- Directed by: Arvid E. Gillstrom
- Produced by: Louis Burstein
- Starring: Oliver Hardy
- Cinematography: Herman Obrock Jr.
- Edited by: Ben H. Cohen
- Production company: King Bee Studios
- Release date: May 15, 1917;
- Country: United States
- Languages: Silent film English intertitles

= Back Stage (1917 film) =

1917 film

Back Stage is a 1917 American silent short comedy film featuring Oliver Hardy.

== Cast ==
- Billy West as Props
- Ethel Marie Burton as Ethel (as Ethel Burton)
- Polly Bailey (as Polly Van)
- Joe Cohen
- Ethelyn Gibson (as Ethelynne Gibson)
- Oliver Hardy (as Babe Hardy)
- Florence McLaughlin (as Florence McLoughlin)
- Bud Ross (as Budd Ross)
- Leo White

==Reception==
Like many American films of the time, Back Stage was subject to cuts by city and state film censorship boards.
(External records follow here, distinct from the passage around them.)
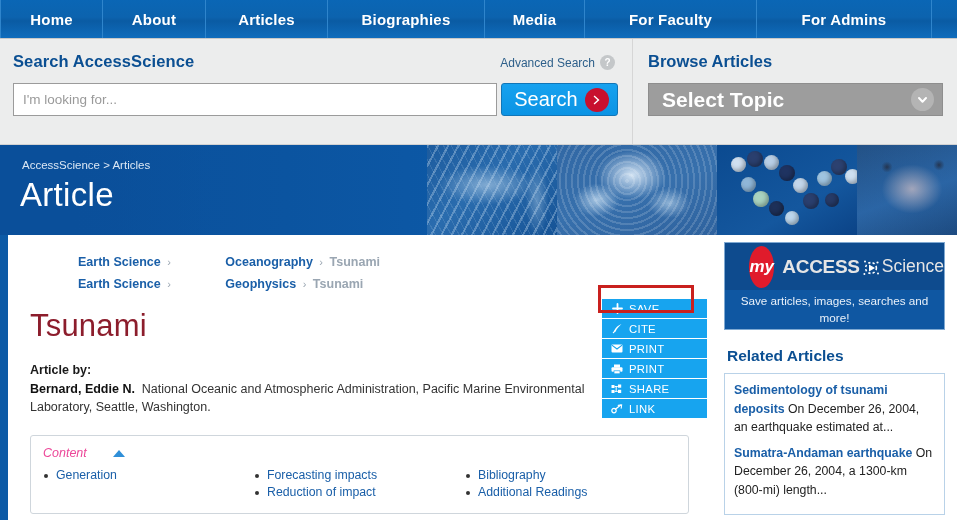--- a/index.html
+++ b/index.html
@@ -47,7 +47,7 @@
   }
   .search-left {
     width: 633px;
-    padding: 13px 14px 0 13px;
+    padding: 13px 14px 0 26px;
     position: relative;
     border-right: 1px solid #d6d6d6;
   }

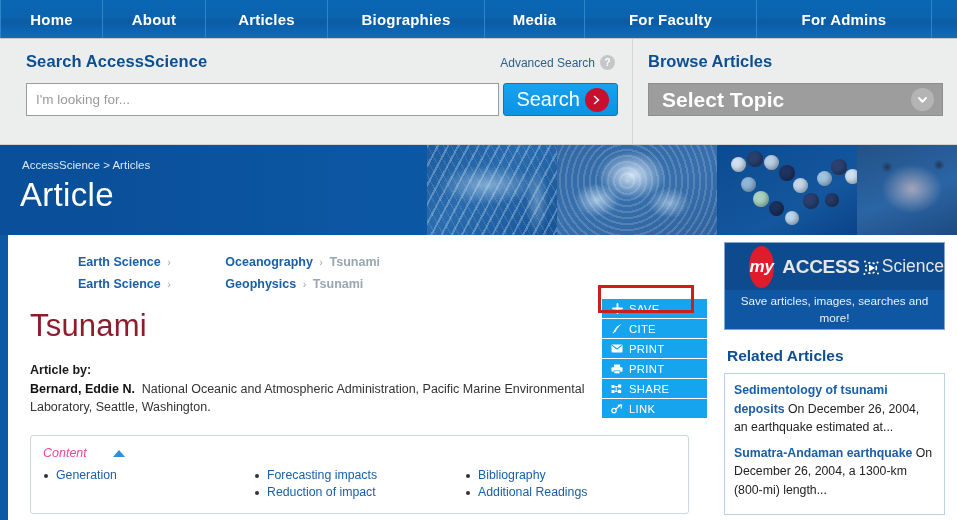--- a/index.html
+++ b/index.html
@@ -125,7 +125,7 @@
     cursor: pointer;
   }
   .select-topic .lbl {
-    color: #ffffff; font-size: 21px; font-weight: bold;
+    color: #ffffff; font-size: 11px; font-weight: bold;
   }
   .chev-circle {
     width: 23px; height: 23px; border-radius: 50%;

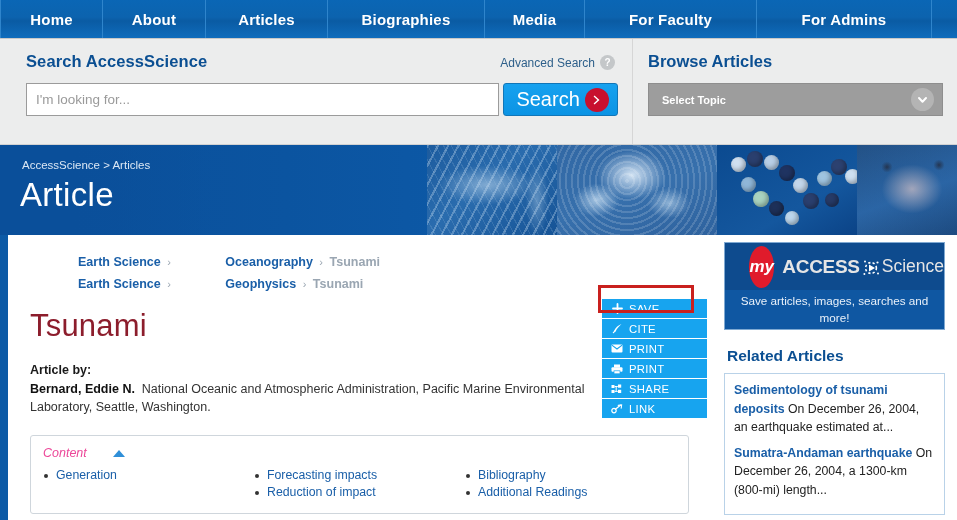--- a/index.html
+++ b/index.html
@@ -256,7 +256,7 @@
   }
   .content-head {
     display: flex; align-items: center; gap: 26px;
-    font-style: italic; font-size: 12.5px; color: #ec4899;
+    font-style: italic; font-size: 12.5px; color: #0369a1;
     margin-bottom: 7px;
   }
   .tri-up {

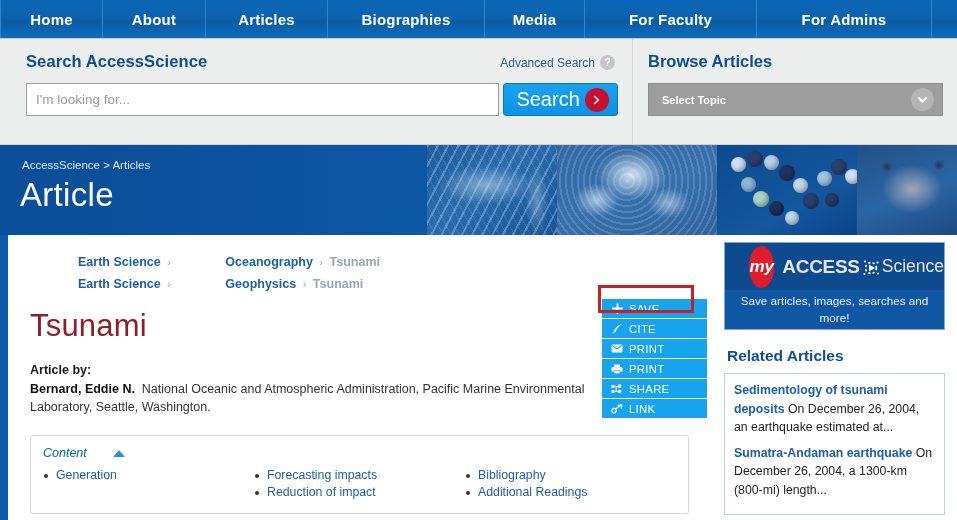--- a/index.html
+++ b/index.html
@@ -508,6 +508,7 @@
       <div class="toc">
         <ul class="toc-col">
           <li>Generation</li>
+          <li>Wave propagation</li>
         </ul>
         <ul class="toc-col">
           <li>Forecasting impacts</li>

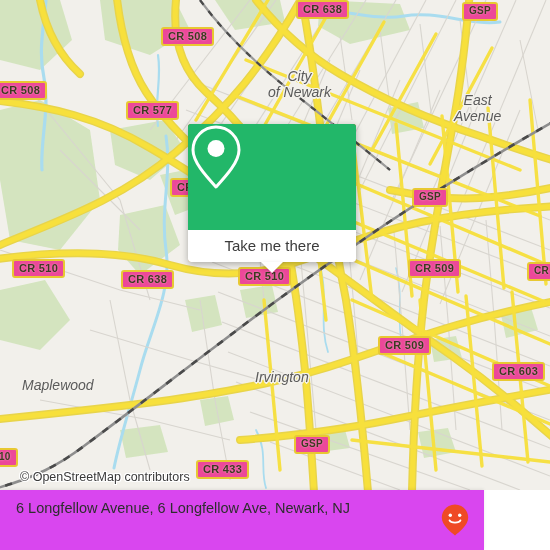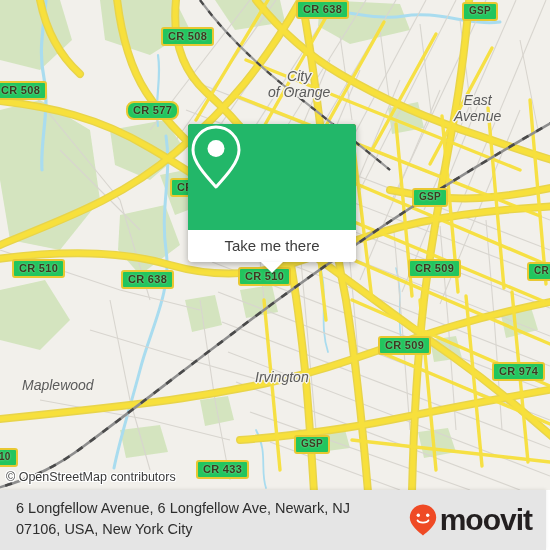--- a/index.html
+++ b/index.html
@@ -18,7 +18,7 @@
   
   .shield{
     position:absolute;
-    background:#22c55e;
+    background:#ec4899;
     border:2px solid #e8c832;
     border-radius:3px;
     color:#3d3a20;

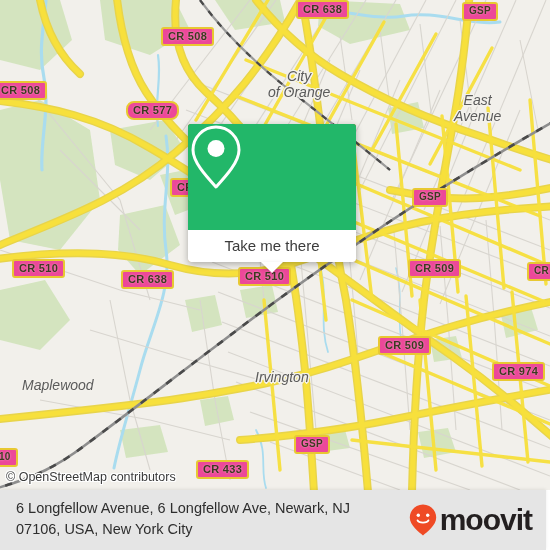--- a/index.html
+++ b/index.html
@@ -315,7 +315,7 @@
     <div id="place-layer">
         <div class="place two" style="left: 268px; top: 68px;">
           <div>City</div>
-          <div>of Orange</div>
+          <div>of Newark</div>
         </div>
         <div class="place two" style="left: 440px; top: 92px; margin-left: 14px;">
           <div>East</div>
For example, the Chicago Board of Censors required a cut of closeups of hula dancers and the actions of a bearded man backstage, and the scene of three women falling in the back of the stage and baring their legs. The Kansas Board of Review also required cuts, but did not list the scenes removed due to their "suggestiveness."